There is no one-size-fits-all formula when it comes to auto logistics, Spampinato says. “There are a whole host of factors we weigh to meet individual customer needs — geographic market (origin-destination), aggregate demands (shippers’ clients as well as the shippers themselves), and environmental.”

“The factory-to-dealer solution really is a tailored approach. Manufacturers have facilities all over the place and (their goods) are sailing to different markets. There isn’t one model we’re going to use for everyone.”

At the same time, he says, the concept “allows our customers to focus on their business, which is manufacturing a product. It is the model that we feel is the future of the OEM (original equipment manufacturer) supply chain.

Volume Forecasting

The ro-ro market is split between new and second-hand, or “personally owned,” vehicles, and the chief difference between them on the logistics side lies in volume forecasting, Perduto says.
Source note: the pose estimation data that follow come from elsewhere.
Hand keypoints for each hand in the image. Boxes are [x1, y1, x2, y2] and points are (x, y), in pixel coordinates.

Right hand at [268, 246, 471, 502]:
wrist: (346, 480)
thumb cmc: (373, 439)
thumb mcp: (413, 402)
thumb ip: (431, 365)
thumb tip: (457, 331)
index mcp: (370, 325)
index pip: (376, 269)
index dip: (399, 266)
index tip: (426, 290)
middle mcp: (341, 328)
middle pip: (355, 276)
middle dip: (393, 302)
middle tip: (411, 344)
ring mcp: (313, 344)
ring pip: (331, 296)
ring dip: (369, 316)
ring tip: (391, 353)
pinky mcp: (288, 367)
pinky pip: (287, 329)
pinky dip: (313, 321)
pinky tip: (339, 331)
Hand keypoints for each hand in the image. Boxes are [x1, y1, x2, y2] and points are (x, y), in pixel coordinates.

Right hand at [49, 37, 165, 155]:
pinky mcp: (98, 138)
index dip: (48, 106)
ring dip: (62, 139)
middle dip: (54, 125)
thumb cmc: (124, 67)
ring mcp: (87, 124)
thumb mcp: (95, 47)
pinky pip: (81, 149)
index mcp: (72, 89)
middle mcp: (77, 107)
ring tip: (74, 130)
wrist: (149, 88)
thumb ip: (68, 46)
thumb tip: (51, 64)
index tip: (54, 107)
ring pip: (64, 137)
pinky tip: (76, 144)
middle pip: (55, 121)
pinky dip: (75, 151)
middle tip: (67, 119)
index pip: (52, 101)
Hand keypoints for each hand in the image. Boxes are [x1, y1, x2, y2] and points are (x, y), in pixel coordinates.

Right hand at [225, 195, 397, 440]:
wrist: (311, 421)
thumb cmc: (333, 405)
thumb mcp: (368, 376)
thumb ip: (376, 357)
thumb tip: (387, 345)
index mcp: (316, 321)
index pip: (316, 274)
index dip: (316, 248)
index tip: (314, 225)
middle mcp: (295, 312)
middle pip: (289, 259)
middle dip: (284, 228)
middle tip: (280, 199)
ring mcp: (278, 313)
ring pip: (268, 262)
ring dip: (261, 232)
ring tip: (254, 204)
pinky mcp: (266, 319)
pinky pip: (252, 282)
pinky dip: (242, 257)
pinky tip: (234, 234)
Manufacturers typically exchange volume commitments for service guarantees — having vessels available when they’re needed — and they heavily scrutinize carrier quality standards.

He adds that second-hand vehicles “are handled as carefully as any piece of equipment” but often move on a spot-market basis; accordingly, freight forwarders or consolidators (also known as non-vessel-operating common carriers or NVOCCs) are normally involved in moving those products. Volume forecasting is on a “ship-to-ship or month-to-month” basis in the second-hand market while manufacturers typically base their projections on yearly cycles.

New Financial Model

Spampinato believes the current flux in the global economy is prompting shippers to review their supply chain practices.
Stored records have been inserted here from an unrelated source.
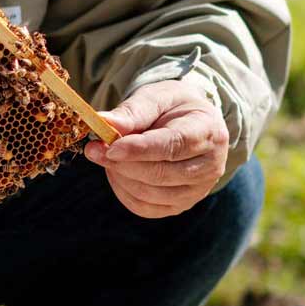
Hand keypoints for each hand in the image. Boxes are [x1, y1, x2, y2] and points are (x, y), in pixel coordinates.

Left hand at [84, 78, 228, 218]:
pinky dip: (123, 191)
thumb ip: (133, 111)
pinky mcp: (181, 205)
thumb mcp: (157, 97)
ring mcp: (197, 190)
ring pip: (150, 194)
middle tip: (94, 150)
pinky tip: (116, 172)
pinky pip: (145, 208)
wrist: (190, 124)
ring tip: (106, 156)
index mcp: (209, 132)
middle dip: (122, 164)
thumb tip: (104, 122)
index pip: (174, 145)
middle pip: (161, 173)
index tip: (111, 147)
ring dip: (120, 176)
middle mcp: (210, 166)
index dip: (140, 150)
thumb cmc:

“The economy’s changing dramatically, and the financial models of the past several years are not likely to be relevant, going into the next year or two. We are looking at how every piece of the supply chain affects overall cost, so customers are likely to get a more cost-efficient model. Some of our customers and some economists are still pretty bullish. Emerging markets still are bright spots; they’re buying lots of agricultural and construction equipment. There are a lot of opportunities, even as the market corrects itself.”

Perduto says Nigeria, Saudi Arabia, Russia, and Venezuela have used their own currencies, including oil, to buy sport-utility vehicles, heavy trucks, harvesting machinery, roadbuilding machines, construction cranes, work trucks, cars, and boats. The current financial crisis has hit Russia harder than it has hit the other three countries, because Russia’s economy is more closely tied to those in the West.
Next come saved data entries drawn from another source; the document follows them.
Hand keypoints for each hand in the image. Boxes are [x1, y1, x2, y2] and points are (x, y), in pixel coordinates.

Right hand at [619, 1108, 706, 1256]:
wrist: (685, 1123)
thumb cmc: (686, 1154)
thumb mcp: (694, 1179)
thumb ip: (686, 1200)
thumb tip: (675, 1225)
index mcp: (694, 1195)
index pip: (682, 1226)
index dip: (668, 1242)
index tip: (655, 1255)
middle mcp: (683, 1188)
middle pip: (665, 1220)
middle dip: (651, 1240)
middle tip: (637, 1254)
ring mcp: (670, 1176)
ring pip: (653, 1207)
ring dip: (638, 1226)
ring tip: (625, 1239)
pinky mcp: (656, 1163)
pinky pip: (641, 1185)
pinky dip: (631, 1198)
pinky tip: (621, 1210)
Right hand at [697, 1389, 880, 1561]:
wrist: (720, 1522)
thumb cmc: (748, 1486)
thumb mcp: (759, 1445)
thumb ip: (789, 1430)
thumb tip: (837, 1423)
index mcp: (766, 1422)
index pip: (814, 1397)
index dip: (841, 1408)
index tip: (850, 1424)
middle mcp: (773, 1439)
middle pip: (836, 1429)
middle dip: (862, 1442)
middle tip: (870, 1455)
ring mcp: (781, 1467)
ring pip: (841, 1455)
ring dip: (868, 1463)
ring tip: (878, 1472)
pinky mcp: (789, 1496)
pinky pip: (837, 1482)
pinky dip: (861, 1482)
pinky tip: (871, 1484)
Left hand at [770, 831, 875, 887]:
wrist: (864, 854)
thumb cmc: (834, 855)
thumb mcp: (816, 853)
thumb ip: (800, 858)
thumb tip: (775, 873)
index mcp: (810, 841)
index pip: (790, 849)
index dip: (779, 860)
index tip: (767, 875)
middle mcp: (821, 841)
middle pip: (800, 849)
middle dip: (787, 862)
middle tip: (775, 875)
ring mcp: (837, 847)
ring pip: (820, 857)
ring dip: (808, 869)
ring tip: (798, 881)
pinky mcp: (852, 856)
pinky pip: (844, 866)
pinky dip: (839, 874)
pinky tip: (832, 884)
Competition for Containers

Ro-ro carriers reportedly face competition on land as well as on the water from containership operators.

Until recently, space on ro-ro vessels was tight in some of the stronger markets, prompting a number of manufacturers to ship some of their vehicles in containers, and even with volume dips in some markets having produced overcapacity, ro-ro operators are in a marketing fight with container carriers, Perduto says.

“Manufactures are falling off because of the economic situation. Out of Japan, manufacturers are canceling shipments of new vehicles, and that’s creating overcapacity. It happened in about eight weeks, and you have tonnage looking for new markets.”

Spampinato says ro-ro undertonnaging has also caused some volume to shift to landbridge from all-water routing, even though the latter is “more cost-effective.” The added inventory cost involved in all-water shipping doesn’t necessarily make landbridge the less expensive option, and he adds, “Inventory cost depends on the port used, the final destination, inland costs, and delivery dates, which impact stowage costs at the port.”

Furthermore, he says ro-ro operators are experiencing a space crunch on land as port authorities give priority to the container side. Vehicles take up more land than containers do because they cannot be stacked in a yard.
All this underscores Perduto’s advice up front — savvy preventive care and flexibility can take you a long way when it comes to your ro-ro logistics strategy.